Please copy out the full passage about the Rites of Spring album word for word.

> _Given text_
============================================================
Rites of Spring is the only studio album by American post-hardcore band Rites of Spring. It was recorded at Inner Ear Studios in February 1985 and released on vinyl in June 1985 as Dischord Records #16. The album was produced by Ian MacKaye and contains twelve songs.

The album was re-released on CD and cassette in 1987, with an additional track from the same session, "Other Way Around", as well as the four songs from the Rites' follow-up EP, All Through a Life (track 14–17), recorded January 1986 and released in 1987 (Dischord #22). End on End features the same cover as the debut album.

Music
Influenced by The Faith, Rites of Spring continued to combine desperate introspective lyrics with angry melody-tinged songwriting that moved even further from the hardcore punk formula.
============================================================
> _Excerpted data_
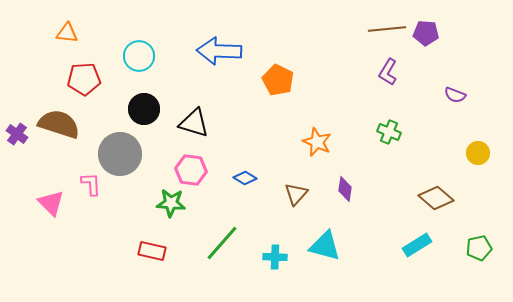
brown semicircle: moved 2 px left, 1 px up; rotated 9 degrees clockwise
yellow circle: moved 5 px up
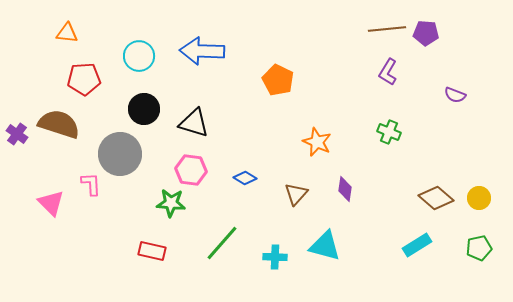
blue arrow: moved 17 px left
yellow circle: moved 1 px right, 45 px down
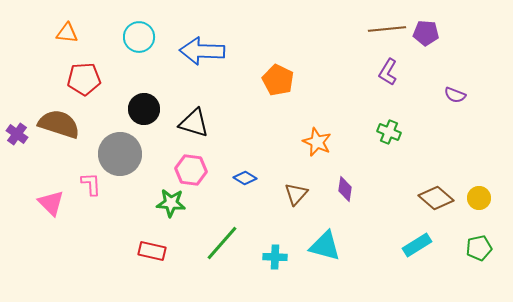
cyan circle: moved 19 px up
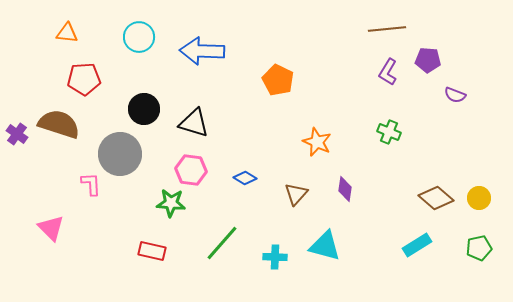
purple pentagon: moved 2 px right, 27 px down
pink triangle: moved 25 px down
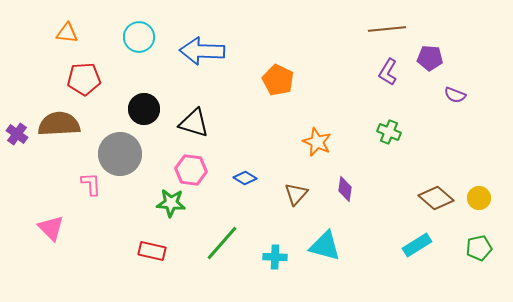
purple pentagon: moved 2 px right, 2 px up
brown semicircle: rotated 21 degrees counterclockwise
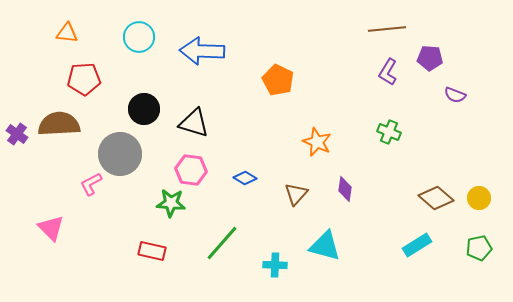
pink L-shape: rotated 115 degrees counterclockwise
cyan cross: moved 8 px down
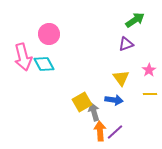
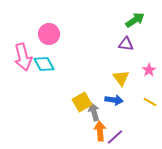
purple triangle: rotated 28 degrees clockwise
yellow line: moved 8 px down; rotated 32 degrees clockwise
purple line: moved 5 px down
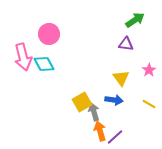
yellow line: moved 1 px left, 2 px down
orange arrow: rotated 12 degrees counterclockwise
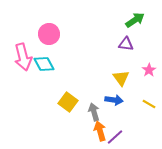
yellow square: moved 14 px left; rotated 24 degrees counterclockwise
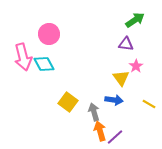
pink star: moved 13 px left, 4 px up
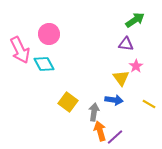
pink arrow: moved 3 px left, 7 px up; rotated 12 degrees counterclockwise
gray arrow: rotated 24 degrees clockwise
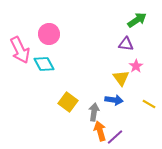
green arrow: moved 2 px right
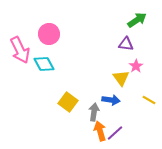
blue arrow: moved 3 px left
yellow line: moved 4 px up
purple line: moved 4 px up
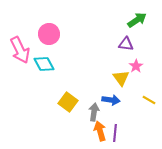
purple line: rotated 42 degrees counterclockwise
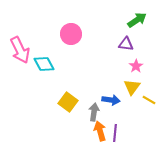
pink circle: moved 22 px right
yellow triangle: moved 11 px right, 9 px down; rotated 12 degrees clockwise
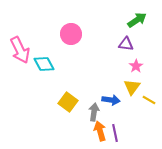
purple line: rotated 18 degrees counterclockwise
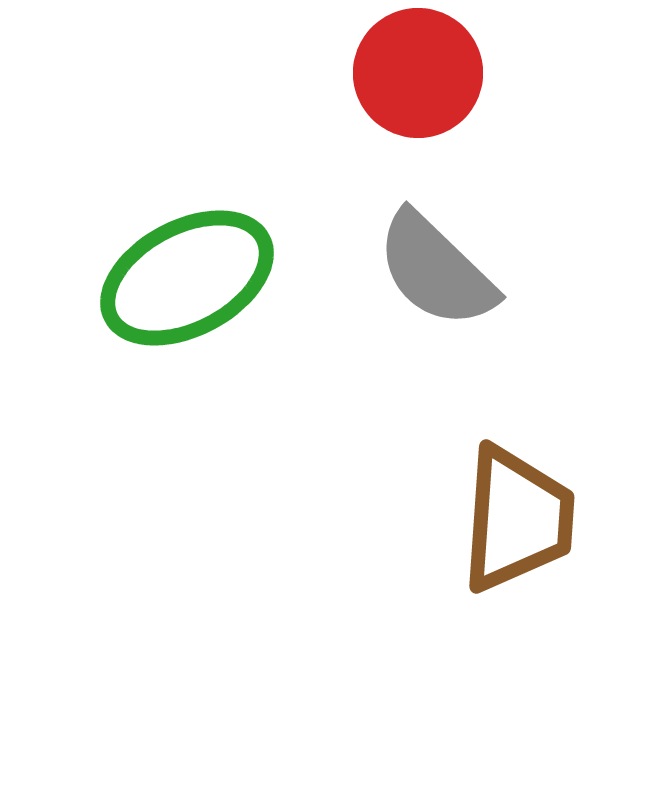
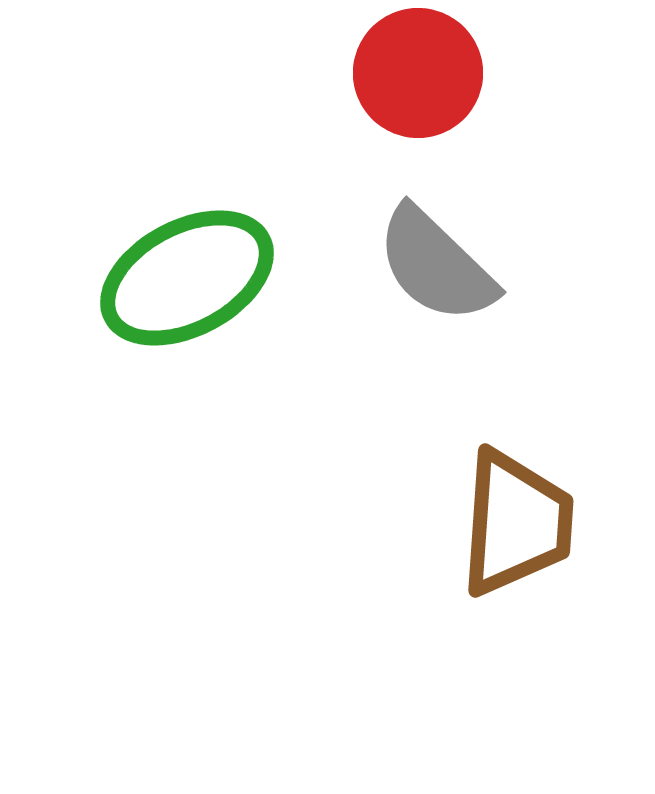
gray semicircle: moved 5 px up
brown trapezoid: moved 1 px left, 4 px down
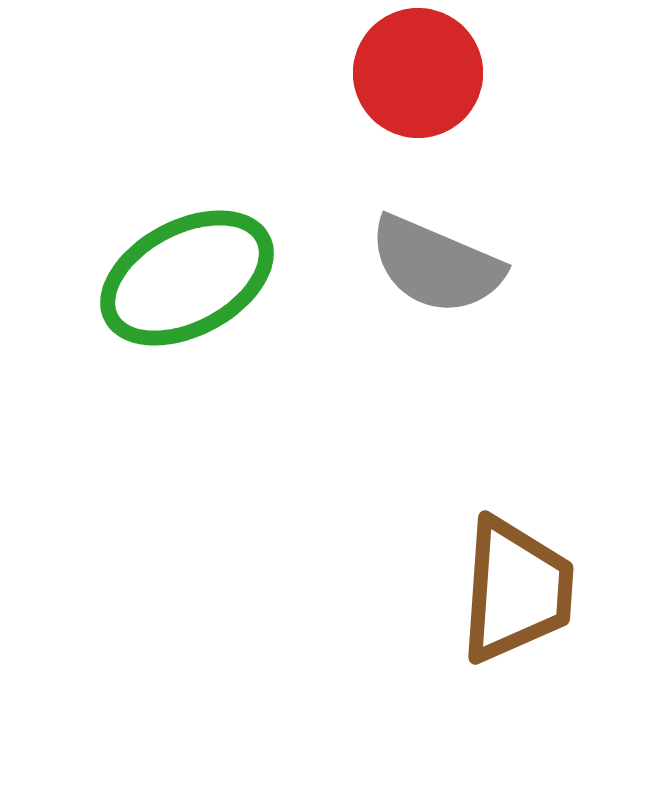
gray semicircle: rotated 21 degrees counterclockwise
brown trapezoid: moved 67 px down
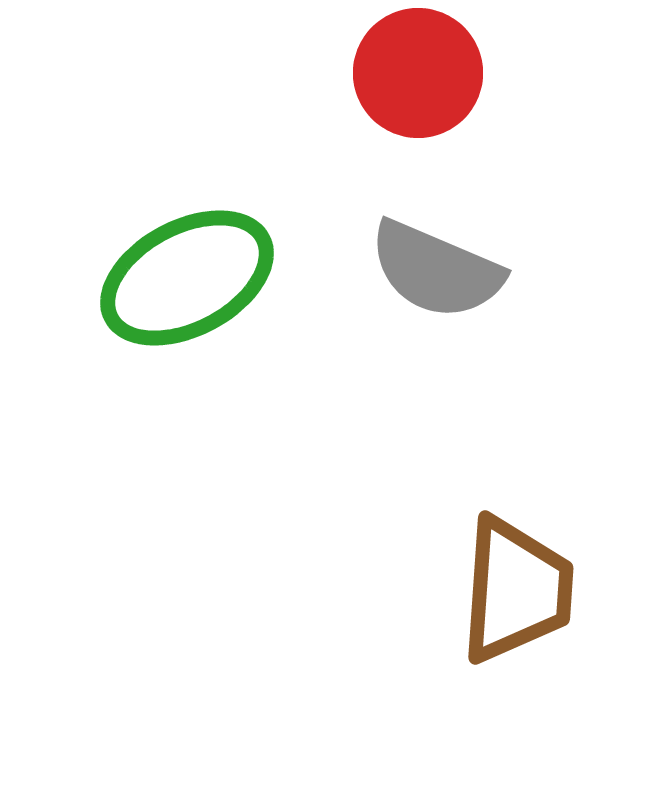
gray semicircle: moved 5 px down
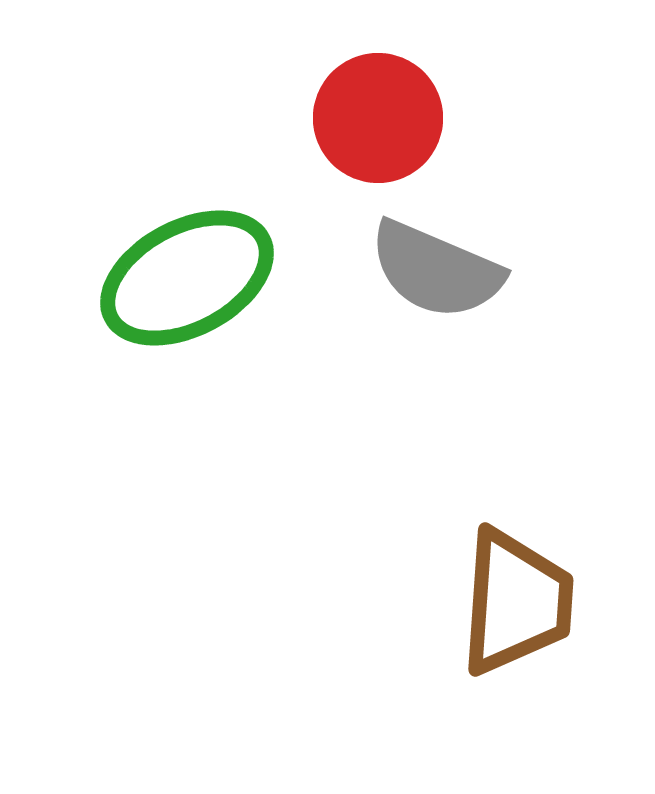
red circle: moved 40 px left, 45 px down
brown trapezoid: moved 12 px down
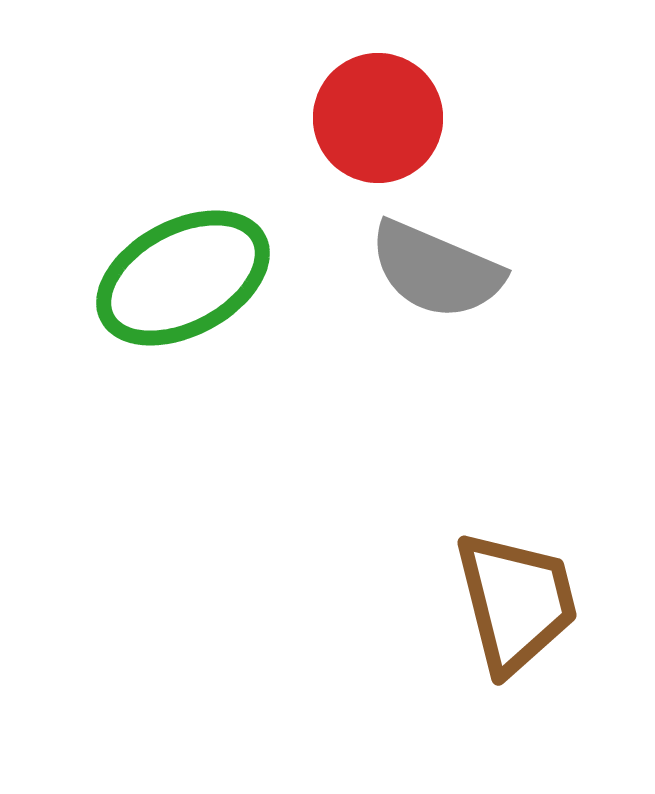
green ellipse: moved 4 px left
brown trapezoid: rotated 18 degrees counterclockwise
============================================================
> _Answer to the exercise_
Rites of Spring is the only studio album by American post-hardcore band Rites of Spring. It was recorded at Inner Ear Studios in February 1985 and released on vinyl in June 1985 as Dischord Records #16. The album was produced by Ian MacKaye and contains twelve songs.

The album was re-released on CD and cassette in 1987, with an additional track from the same session, "Other Way Around", as well as the four songs from the Rites' follow-up EP, All Through a Life (track 14–17), recorded January 1986 and released in 1987 (Dischord #22). End on End features the same cover as the debut album.

Music
Influenced by The Faith, Rites of Spring continued to combine desperate introspective lyrics with angry melody-tinged songwriting that moved even further from the hardcore punk formula.